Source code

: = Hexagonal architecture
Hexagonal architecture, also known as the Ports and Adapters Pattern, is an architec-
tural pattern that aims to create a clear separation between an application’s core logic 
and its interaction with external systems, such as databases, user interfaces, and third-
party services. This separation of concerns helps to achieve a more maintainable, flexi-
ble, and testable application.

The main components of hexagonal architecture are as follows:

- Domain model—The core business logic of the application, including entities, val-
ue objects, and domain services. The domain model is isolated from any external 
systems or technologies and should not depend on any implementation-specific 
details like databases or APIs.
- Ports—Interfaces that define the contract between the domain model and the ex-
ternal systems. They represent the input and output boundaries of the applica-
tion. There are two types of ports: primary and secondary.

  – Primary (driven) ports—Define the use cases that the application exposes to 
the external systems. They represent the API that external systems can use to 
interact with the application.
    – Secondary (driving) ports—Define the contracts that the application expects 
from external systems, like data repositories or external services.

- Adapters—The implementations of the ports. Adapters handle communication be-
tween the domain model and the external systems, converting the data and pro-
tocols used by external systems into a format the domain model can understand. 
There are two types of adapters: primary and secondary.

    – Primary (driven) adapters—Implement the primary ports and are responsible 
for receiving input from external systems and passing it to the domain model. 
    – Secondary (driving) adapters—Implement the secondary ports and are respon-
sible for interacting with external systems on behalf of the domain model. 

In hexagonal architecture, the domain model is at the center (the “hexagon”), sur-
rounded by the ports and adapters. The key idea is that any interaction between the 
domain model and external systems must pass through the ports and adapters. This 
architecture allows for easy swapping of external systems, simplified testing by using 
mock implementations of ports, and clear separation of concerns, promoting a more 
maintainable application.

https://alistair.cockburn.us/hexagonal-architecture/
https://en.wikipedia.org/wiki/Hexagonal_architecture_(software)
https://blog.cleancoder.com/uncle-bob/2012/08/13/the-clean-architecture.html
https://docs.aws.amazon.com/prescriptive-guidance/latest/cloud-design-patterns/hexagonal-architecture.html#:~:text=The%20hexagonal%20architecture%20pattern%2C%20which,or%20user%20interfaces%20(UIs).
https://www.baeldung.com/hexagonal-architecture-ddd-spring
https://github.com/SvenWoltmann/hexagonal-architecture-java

========

Every line in the listing above that mentions "driven" should be returned.

  – Primary (driven) ports—Define the use cases that the application exposes to 
    – Primary (driven) adapters—Implement the primary ports and are responsible 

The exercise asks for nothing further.